「信州伊那栗」収穫が最盛期 飯島町内

LINEで送る
Pocket

収穫されて持ち込まれた栗を丁寧に選果=7日午前、月誉平栗の里の選果場

飯島町を中心に生産する甘くて香り豊かなブランド栗「信州伊那栗」の収穫が、例年よりも早く最盛期を迎えた。「北の小布施、南の飯島」を目標にクリの一大産地化を目指す同町で、栽培が始まって17年目。今月初めに始まった出荷は10月中旬まで続き、秋を味わう菓子の原材料に用いられる。

信州伊那栗として栽培される品種は、わせ種の「丹沢」と晩生種の「筑波」。栽培総面積は約30ヘクタールで、同町を主体に駒ケ根市、中川村などの個人・団体約70農家が生産を手掛けている。

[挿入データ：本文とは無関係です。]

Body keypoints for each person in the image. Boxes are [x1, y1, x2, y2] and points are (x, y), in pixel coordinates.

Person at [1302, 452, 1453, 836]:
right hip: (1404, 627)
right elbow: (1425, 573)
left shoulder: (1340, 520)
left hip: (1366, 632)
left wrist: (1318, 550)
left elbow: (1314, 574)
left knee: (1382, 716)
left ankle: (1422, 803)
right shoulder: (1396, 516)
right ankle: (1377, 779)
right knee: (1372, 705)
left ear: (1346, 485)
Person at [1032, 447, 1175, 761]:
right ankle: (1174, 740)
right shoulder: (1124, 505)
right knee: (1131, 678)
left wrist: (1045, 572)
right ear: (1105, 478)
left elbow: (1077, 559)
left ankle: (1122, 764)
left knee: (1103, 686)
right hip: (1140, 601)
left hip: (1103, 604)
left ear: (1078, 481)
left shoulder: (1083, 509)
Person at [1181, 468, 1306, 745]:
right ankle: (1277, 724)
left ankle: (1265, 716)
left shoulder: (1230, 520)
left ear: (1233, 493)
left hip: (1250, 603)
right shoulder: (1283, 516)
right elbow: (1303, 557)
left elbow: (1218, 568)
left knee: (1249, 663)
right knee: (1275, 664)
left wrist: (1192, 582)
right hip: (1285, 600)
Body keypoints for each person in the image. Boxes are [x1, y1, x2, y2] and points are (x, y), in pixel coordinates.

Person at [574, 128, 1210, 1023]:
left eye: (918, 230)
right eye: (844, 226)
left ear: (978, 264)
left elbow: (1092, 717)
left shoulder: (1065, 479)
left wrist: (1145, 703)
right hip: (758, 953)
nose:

収穫したクリは飯島町内4カ所で選果し、大きさや品質をチェック。厳しい基準をクリアしたものだけを同町七久保の和洋菓子製造「信州里の菓工房」に出荷し、モンブランや栗きんとんなどに加工される。今年は昨年を5トン上回る60トンを収穫目標に掲げるが、JA上伊那の担当者によると、長雨の影響なども出ているという。

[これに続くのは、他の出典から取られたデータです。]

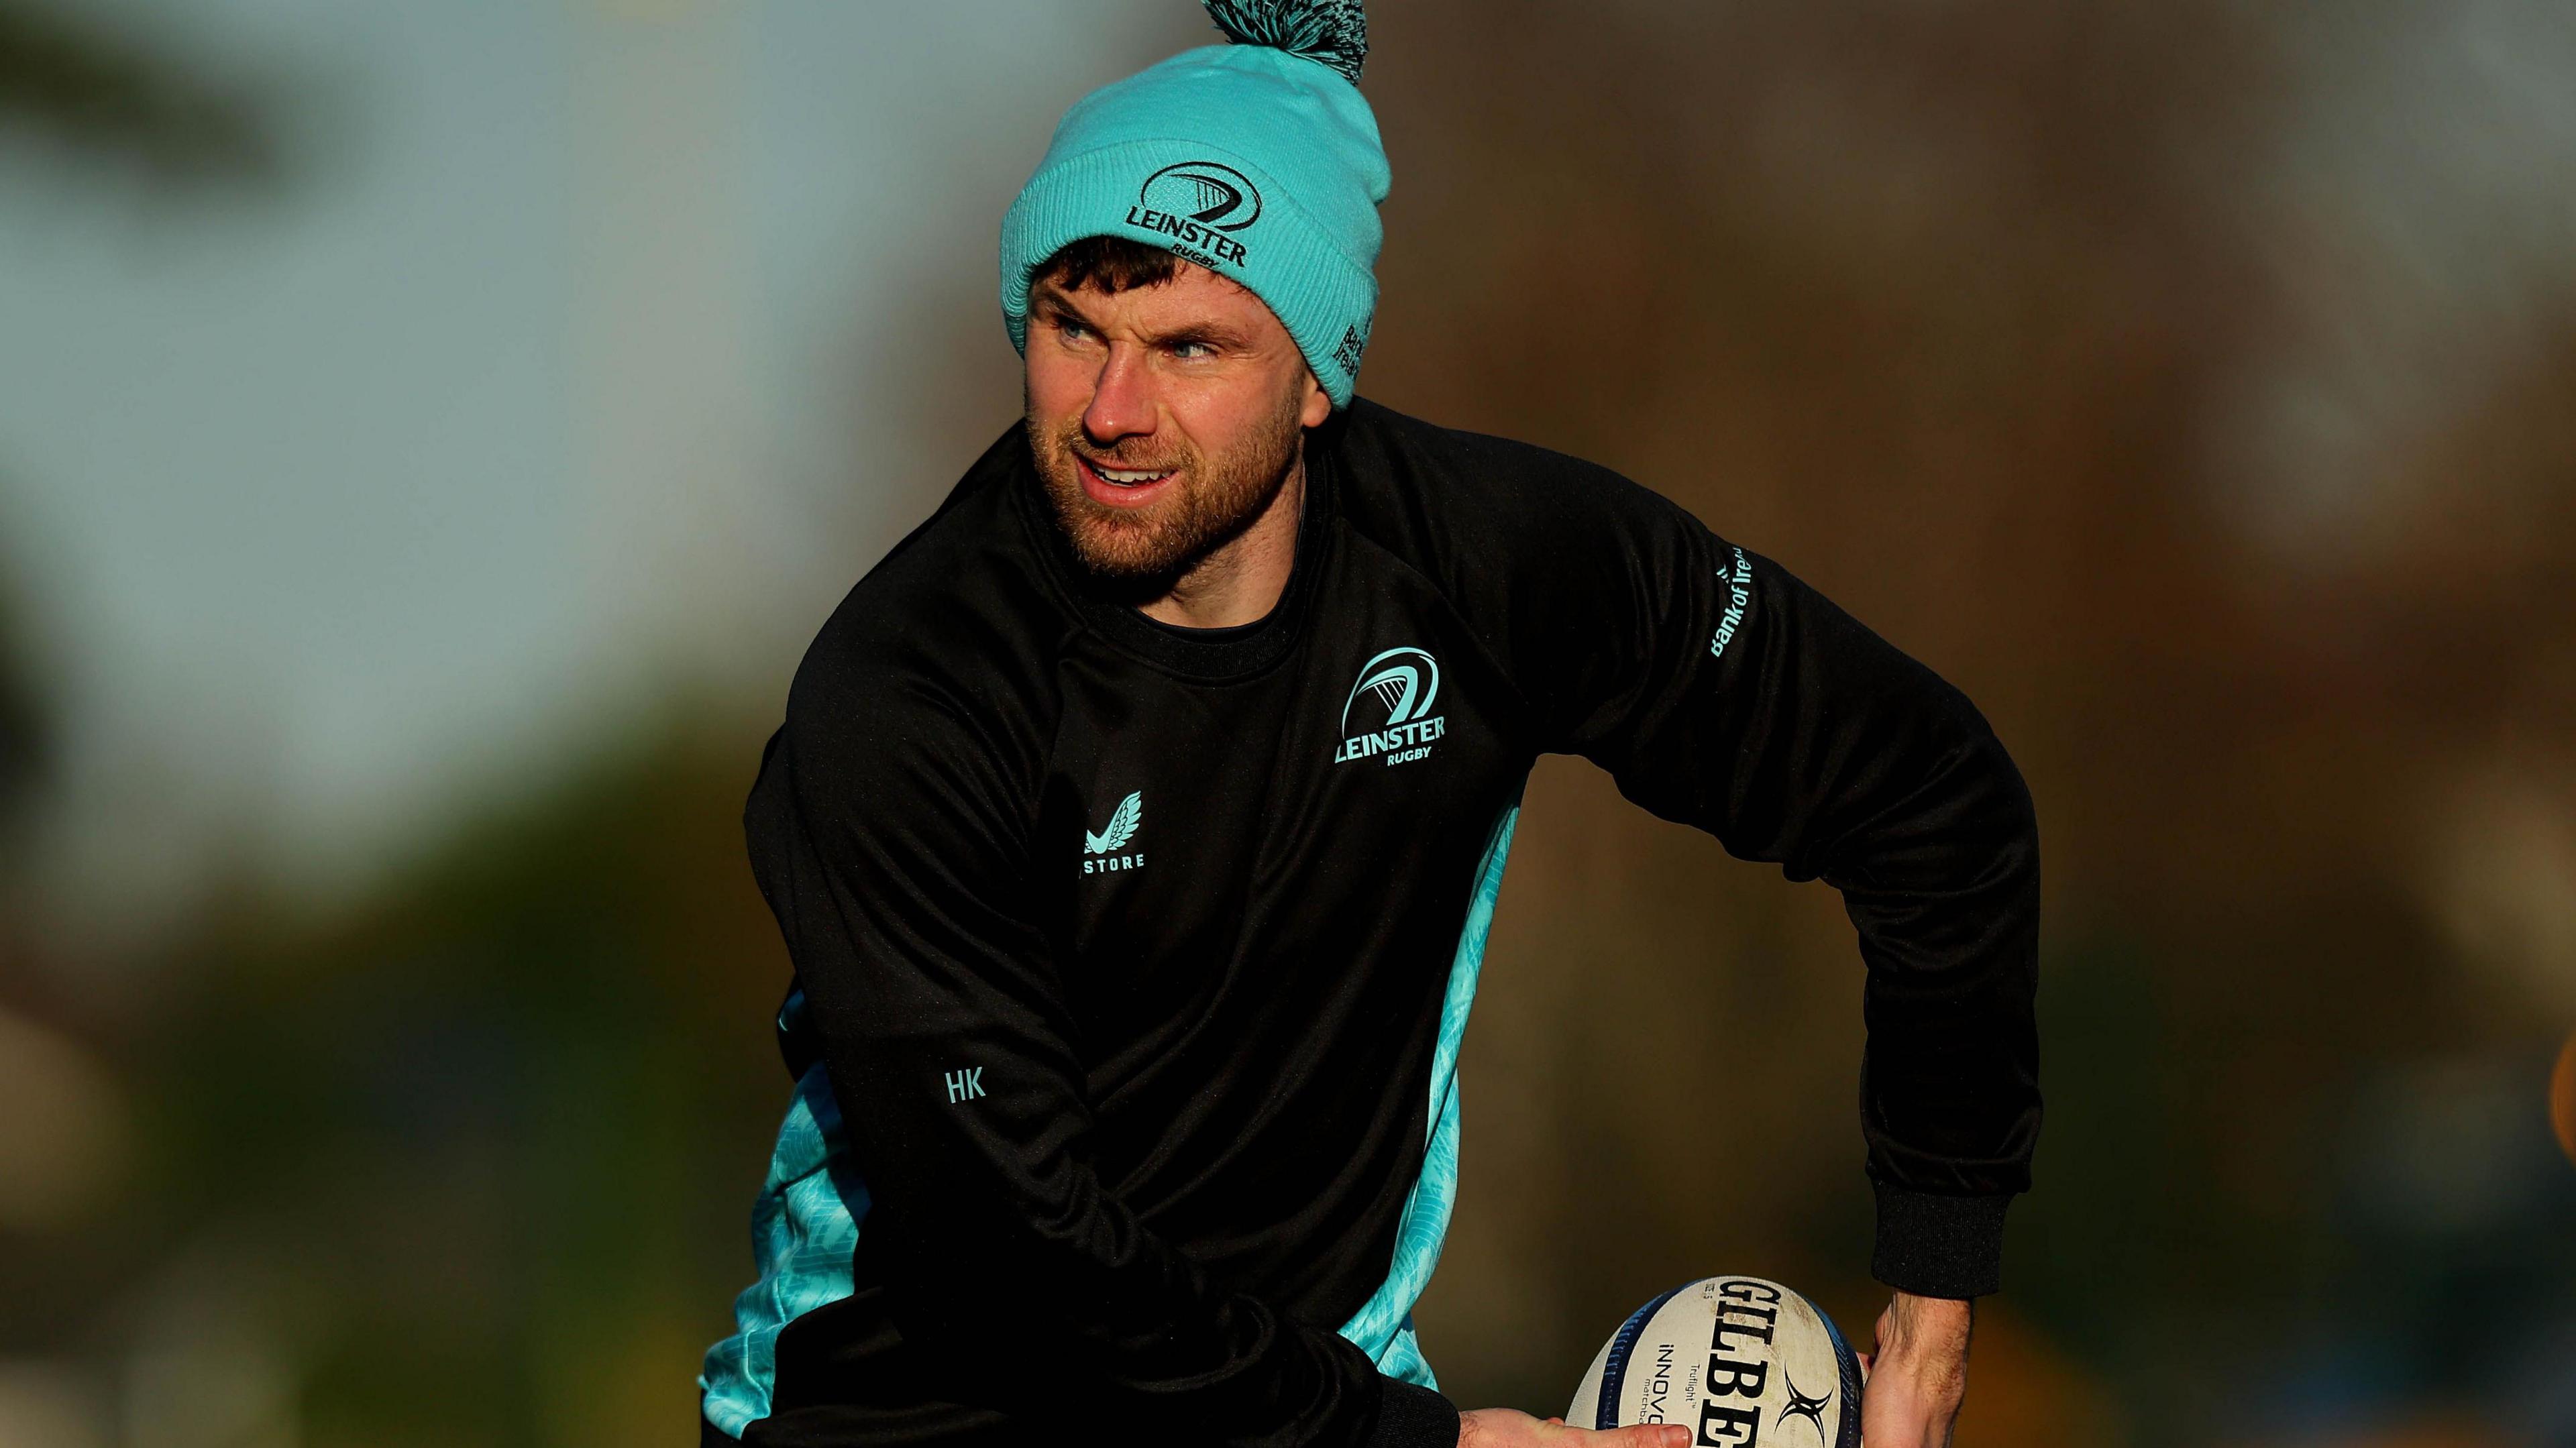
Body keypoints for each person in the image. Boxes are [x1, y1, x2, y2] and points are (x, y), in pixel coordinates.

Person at [697, 4, 2039, 1445]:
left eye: (1191, 346)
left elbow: (1931, 798)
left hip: (1314, 1409)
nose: (1113, 407)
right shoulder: (908, 696)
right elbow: (1021, 1252)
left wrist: (1930, 1320)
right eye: (1075, 328)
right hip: (922, 1412)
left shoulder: (1485, 561)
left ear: (1317, 375)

同町田切の生産者らでつくる一般社団法人「月誉平栗の里」でも、作業が本格化。いが対策が施された特殊な手袋を着用し、熟して落下したクリから実を一つ一つ丁寧に拾い集め、選果作業を行った。

同法人は月誉平と呼ばれる一帯などでクリを7ヘクタール生産。酸性で保水力がある恵まれた土壌で昨年は過去最高の15トンを収穫した。「実の割れなどもみられるが、玉伸びはいい」と城田多加雄代表理事会長(72)。昨年を上回る16トンの収穫を期待している。